Source text>
□ □ □

At a time when betting advertising is commonplace in professional sport, Safer Gambling Week is an industry-led campaign to encourage more conversations about the importance of safe betting while promoting limits on spending or time played

Safer Gambling Week
Image: Safer Gambling Week is an industry-led campaign to encourage more conversations about the importance of safe betting

As Safer Gambling Week gets underway, Sky Sports News' chief reporter Bryan Swanson answers some key questions as the gambling industry promotes more conversations in sport.

What is Safer Gambling Week?

This year, it has been rebranded from 'Responsible Gambling Week' and runs from 19-25 November.

It is an industry-led campaign to encourage more conversations about the importance of safe betting. It promotes limits on spending or time played and safer gambling messages displayed on premise windows.

The whole of the UK and Irish gambling industry, including bookmakers, amusement arcades, bingo clubs, casinos and online, has come together to support the week, which includes the promotion of workshops and training sessions.

What's happening with gambling advertising in sport?

A government review is ongoing.

In July, the House of Lords published 'Gambling Harm - Time for Action', a 192-page report from the Select Committee on the Social and Economic Impact of the Gambling Industry, and made more than 50 recommendations "to address the misery that a gambling addiction can visit on individuals and their families and friends."

The committee recommended that gambling operators should no longer be allowed to advertise on the shirts of sports teams or any other part of their kit. They also proposed that no gambling advertising should take place in or near any sports grounds or sports venues, including sports programmes.

However, they said these restrictions should not apply to horseracing or greyhound racing.

Dylan De Vega (right) hits front to almost land Jones Knows a fortune
Image: The report exempted both horseracing and greyhound racing from recommendations that gambling operators should no longer be allowed to advertise on the shirts of sports teams or any other part of their kit

What does this mean for football?

The committee recommended that advertising restrictions should not take effect for clubs below the Premier League before 2023.

The English Football League [EFL] relies heavily on gambling's investment in the game.

Rick Parry, EFL chairman, told a parliamentary inquiry in November: "It is an important source of revenue, somewhere north of £40m in terms of our sponsorship deal with Sky Bet.

Parry said it would be "potentially catastrophic" if a ban was to be imposed "overnight".

"If it were to come in quickly on the back of all the problems we are suffering at the moment, it would create major difficulties," he said. "If it were phased in over time, clubs would frankly have to find a way of adapting. We look forward to playing a part in the DCMS review, which we hope will be evidence-based, and we look forward to contributing evidence to that process."

EFL chairman Ricky Parry has backed then plans the 'Project Big Picture' plans
Image: EFL chairman Ricky Parry says it would be "potentially catastrophic" if a gambling ban was to be imposed "overnight"

What have the Premier League said?

Richard Masters, the Premier League chief executive, says there "needs to be balance."

"All our clubs have betting partnerships but are not necessarily as reliant, in quantum terms, as EFL clubs", he told parliament. "I believe very strongly that they activate their partnership in a responsible way. I think you are seeing an element of self-regulation on behalf of the betting and gambling companies at the moment as well."

□ □ □

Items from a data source
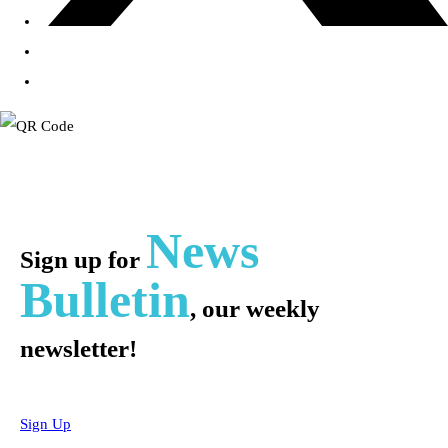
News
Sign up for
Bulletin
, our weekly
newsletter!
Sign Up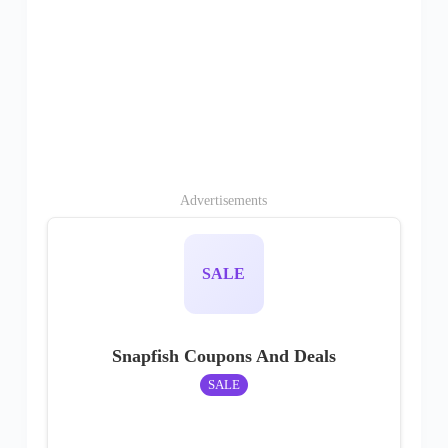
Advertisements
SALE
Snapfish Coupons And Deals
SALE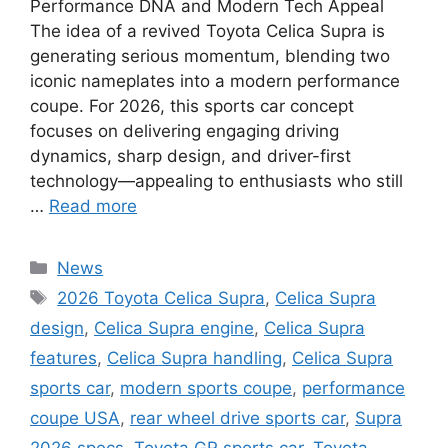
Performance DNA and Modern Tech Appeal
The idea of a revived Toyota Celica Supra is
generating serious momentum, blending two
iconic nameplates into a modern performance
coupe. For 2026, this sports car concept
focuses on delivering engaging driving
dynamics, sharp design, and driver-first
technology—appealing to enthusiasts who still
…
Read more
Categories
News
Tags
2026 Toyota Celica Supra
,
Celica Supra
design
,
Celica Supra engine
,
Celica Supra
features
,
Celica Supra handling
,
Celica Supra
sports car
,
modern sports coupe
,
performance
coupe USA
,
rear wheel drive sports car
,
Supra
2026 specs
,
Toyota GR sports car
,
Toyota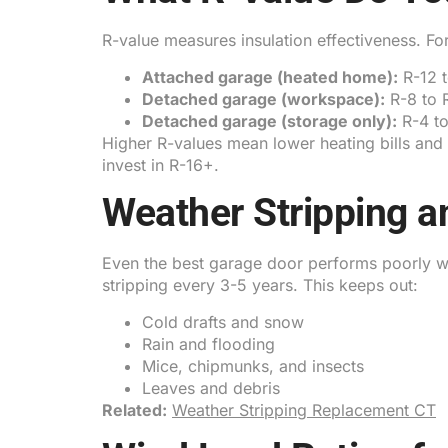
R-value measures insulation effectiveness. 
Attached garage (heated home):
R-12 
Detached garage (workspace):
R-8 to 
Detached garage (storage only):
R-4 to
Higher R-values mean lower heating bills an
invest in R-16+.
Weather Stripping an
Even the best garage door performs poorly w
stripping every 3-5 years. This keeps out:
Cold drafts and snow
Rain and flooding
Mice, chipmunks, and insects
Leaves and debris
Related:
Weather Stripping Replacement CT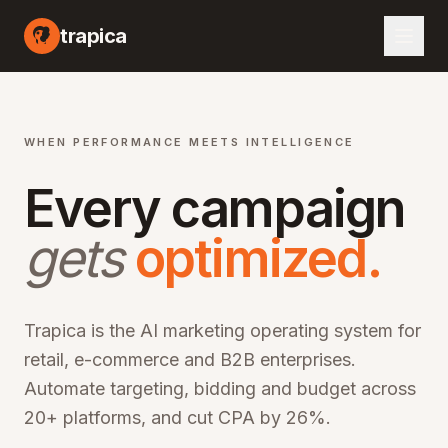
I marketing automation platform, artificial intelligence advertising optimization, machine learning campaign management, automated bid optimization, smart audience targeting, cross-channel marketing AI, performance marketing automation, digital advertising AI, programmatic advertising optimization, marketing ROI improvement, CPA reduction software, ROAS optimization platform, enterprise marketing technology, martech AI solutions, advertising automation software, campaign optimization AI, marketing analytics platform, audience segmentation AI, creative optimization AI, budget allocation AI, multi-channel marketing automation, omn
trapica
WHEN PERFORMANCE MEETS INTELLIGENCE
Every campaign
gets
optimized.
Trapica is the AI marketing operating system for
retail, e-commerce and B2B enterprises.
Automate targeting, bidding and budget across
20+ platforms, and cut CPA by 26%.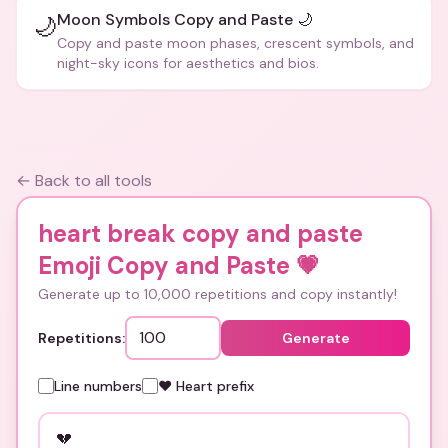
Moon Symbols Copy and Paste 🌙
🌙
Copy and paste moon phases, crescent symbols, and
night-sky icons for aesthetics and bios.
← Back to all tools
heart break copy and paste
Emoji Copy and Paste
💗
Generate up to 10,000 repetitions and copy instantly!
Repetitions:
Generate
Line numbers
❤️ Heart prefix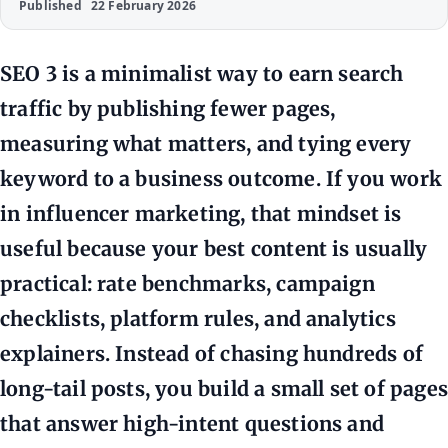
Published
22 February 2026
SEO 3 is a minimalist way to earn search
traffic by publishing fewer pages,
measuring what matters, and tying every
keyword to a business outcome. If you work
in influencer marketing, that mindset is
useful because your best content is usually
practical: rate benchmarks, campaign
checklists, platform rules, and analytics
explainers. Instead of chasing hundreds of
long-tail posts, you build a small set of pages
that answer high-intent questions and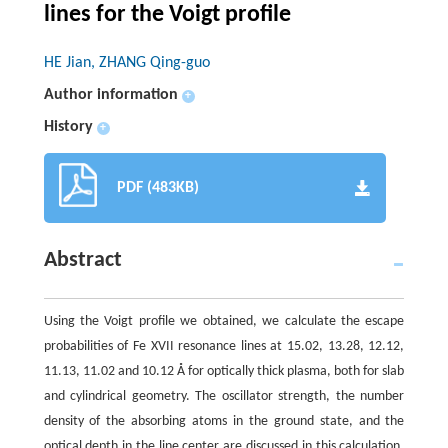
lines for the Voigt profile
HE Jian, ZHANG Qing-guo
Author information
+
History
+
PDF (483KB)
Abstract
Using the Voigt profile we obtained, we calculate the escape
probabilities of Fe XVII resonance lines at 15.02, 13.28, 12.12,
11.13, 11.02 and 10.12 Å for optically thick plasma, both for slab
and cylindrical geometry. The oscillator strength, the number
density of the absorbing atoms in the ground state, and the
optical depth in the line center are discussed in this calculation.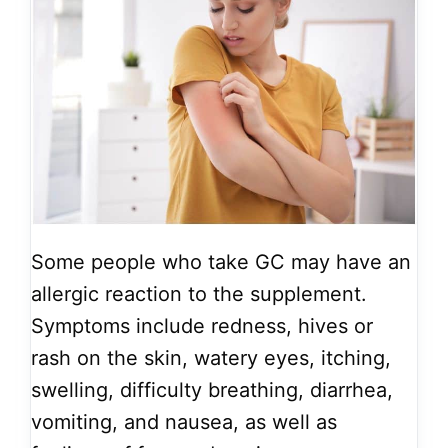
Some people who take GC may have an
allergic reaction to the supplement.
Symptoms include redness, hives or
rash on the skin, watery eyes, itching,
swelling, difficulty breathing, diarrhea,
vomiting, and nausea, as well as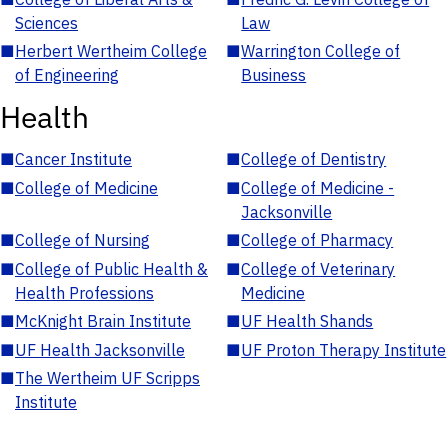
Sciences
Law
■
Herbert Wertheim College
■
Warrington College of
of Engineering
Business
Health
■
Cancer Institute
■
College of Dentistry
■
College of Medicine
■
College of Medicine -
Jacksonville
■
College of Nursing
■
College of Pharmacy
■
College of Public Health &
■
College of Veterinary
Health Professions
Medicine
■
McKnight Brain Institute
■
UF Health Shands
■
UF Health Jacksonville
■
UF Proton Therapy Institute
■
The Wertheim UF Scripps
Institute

□ □ □

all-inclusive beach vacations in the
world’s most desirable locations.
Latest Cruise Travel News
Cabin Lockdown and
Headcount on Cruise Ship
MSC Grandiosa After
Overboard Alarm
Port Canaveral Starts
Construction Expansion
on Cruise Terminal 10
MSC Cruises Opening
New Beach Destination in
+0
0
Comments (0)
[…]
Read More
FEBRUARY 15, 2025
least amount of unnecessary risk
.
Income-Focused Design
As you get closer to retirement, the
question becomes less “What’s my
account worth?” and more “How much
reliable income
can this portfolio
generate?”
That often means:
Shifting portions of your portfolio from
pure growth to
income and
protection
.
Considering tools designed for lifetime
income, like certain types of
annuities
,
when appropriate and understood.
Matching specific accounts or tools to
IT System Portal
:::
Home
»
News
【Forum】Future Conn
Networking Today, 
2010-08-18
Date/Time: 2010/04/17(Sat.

□ □ □

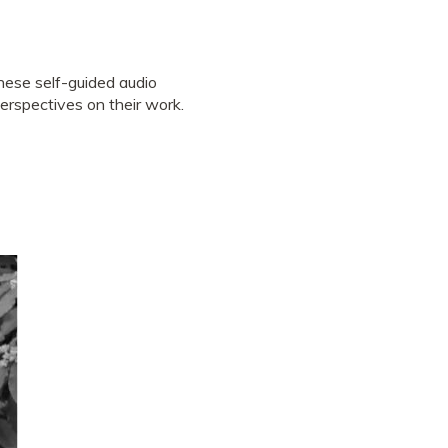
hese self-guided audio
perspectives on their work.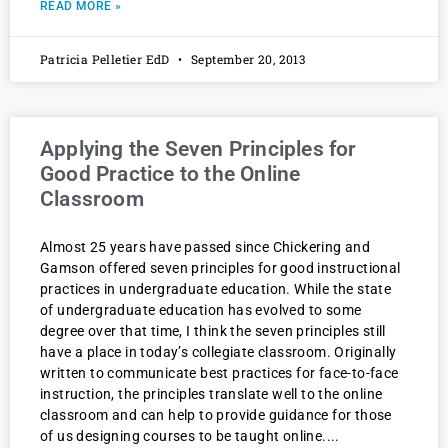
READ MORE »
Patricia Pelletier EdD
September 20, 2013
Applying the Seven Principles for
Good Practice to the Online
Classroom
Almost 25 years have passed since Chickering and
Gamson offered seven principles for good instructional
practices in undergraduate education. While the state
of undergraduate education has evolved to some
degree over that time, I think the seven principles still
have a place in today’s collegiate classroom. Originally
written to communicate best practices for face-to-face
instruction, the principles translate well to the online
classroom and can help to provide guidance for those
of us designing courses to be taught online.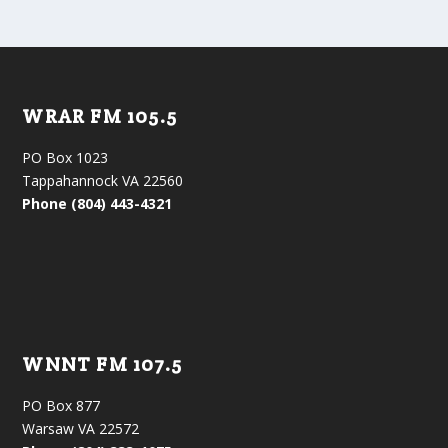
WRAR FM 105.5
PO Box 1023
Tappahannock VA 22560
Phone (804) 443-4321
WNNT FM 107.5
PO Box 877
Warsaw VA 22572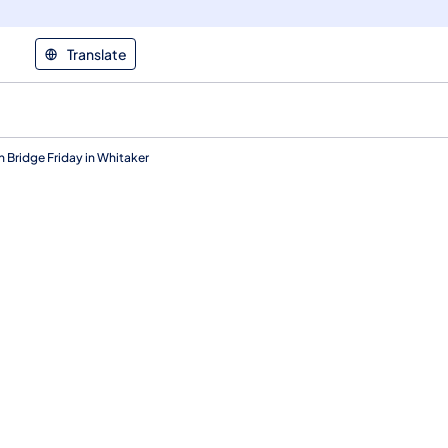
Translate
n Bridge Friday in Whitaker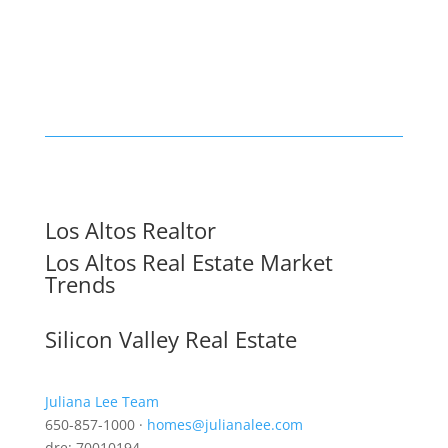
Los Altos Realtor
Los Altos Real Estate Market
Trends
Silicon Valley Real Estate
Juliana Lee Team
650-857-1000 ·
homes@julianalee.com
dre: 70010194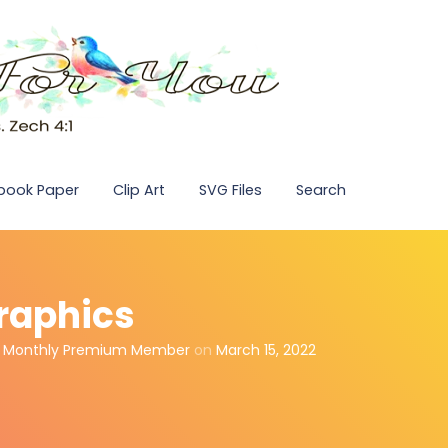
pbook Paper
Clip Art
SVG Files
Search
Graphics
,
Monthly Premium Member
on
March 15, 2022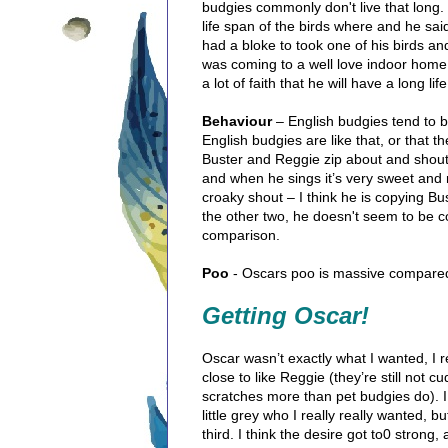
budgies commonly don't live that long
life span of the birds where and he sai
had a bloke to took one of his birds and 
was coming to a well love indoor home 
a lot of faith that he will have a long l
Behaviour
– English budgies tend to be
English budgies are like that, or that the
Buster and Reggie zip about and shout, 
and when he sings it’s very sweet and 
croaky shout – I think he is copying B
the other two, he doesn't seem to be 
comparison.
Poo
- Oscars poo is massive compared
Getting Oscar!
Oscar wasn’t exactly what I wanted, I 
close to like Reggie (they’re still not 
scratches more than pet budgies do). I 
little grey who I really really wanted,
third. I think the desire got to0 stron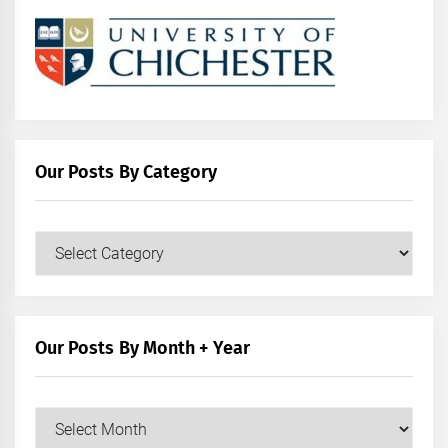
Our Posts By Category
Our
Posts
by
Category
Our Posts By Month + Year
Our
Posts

□ □ □

Activities>
1. Answer these about the article on Safer Gambling Week:
(a) On which dates does the week run this year?
(b) How many pages long is the House of Lords report 'Gambling Harm - Time for Action'?
(c) Which two sports did the committee say the advertising restrictions should not apply to?
2. The article on Safer Gambling Week lists the parts of the UK and Irish gambling industry that have come together to support the week. Name all of them.
3. Carry the article on Safer Gambling Week forward from its final paragraph.

Answers by task>
1.
(a) 19-25 November
(b) 192 pages
(c) Horseracing and greyhound racing

2. Bookmakers, amusement arcades, bingo clubs, casinos, online

3.
"If there needs to be a rebalancing, that is fine, but we do not think there should be a prohibition on sponsorship of football clubs or other sports clubs, for that matter."

Premier League chief executive Richard Masters
Image: Premier League chief executive Richard Masters says there "needs to be balance"

What else did football leaders say?

The EFL agree with the Premier League on the need for the right 'balance'.

"We have the most liberalised gambling environment in the world," Parry told MPs. "I think that brings pluses; in that it is much better to have everybody betting in a regulated environment. There are protections for consumers in that. I guess the challenge with that, though, is that maybe the pendulum can swing too far in terms of advertising. Maybe there needs to be something of a reset.

"My view is that it is a case of balance in all things. People like to bet, they always have and, frankly, they always will. Prohibition does not work. We have seen that America, after many years, is legalising and licensing betting. That is by far the better approach, given that there is a prevalence. If there has to be regulation to rein in the excesses, so be it. We should have the mechanisms to do that."

Image: The EFL relies heavily on gambling's investment in the game

Will gambling be banned?

Gambling, and advertising in particular, has its critics.

The House of Lords report noted that the industry spends around £1.5 billion a year on advertising and, it claims, 60 per cent of its profits come from the five per cent who are "already problem gamblers, or at risk of becoming so."

But the government points out that the gambling industry employs more than 106,000 people and, last year, it paid £3 billion to the Exchequer in tax.

The report acknowledged: "We do not overlook that for most people who gamble this is a source of enjoyment that can foster social cohesion. We have been careful, in formulating our recommendations, to make sure that they impact on the undoubted benefits of gambling only to the extent necessary to make gambling safer for all."

There has been a considerable level of investment in sport from the gambling industry and the purpose of Safer Gambling Week is to ensure gambling is safe and done in a responsible way.